Plain-text document sources:
+===+

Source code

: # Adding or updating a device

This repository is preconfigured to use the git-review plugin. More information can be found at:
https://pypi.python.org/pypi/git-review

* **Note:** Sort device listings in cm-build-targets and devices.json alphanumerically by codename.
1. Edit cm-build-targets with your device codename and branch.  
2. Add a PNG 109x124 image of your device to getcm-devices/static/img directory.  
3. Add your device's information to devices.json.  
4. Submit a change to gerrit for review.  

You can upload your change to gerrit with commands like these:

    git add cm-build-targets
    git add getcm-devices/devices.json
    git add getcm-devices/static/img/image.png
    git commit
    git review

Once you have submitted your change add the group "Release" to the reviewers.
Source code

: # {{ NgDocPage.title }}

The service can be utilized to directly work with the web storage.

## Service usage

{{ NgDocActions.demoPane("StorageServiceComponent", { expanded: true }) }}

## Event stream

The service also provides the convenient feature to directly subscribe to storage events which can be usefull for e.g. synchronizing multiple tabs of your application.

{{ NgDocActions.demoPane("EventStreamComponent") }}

+===+

Write out the entire listing above verbatim, from the first line to the last.

Result of the exercise.
Source code

: # Adding or updating a device

This repository is preconfigured to use the git-review plugin. More information can be found at:
https://pypi.python.org/pypi/git-review

* **Note:** Sort device listings in cm-build-targets and devices.json alphanumerically by codename.
1. Edit cm-build-targets with your device codename and branch.  
2. Add a PNG 109x124 image of your device to getcm-devices/static/img directory.  
3. Add your device's information to devices.json.  
4. Submit a change to gerrit for review.  

You can upload your change to gerrit with commands like these:

    git add cm-build-targets
    git add getcm-devices/devices.json
    git add getcm-devices/static/img/image.png
    git commit
    git review

Once you have submitted your change add the group "Release" to the reviewers.
Source code

: # {{ NgDocPage.title }}

The service can be utilized to directly work with the web storage.

## Service usage

{{ NgDocActions.demoPane("StorageServiceComponent", { expanded: true }) }}

## Event stream

The service also provides the convenient feature to directly subscribe to storage events which can be usefull for e.g. synchronizing multiple tabs of your application.

{{ NgDocActions.demoPane("EventStreamComponent") }}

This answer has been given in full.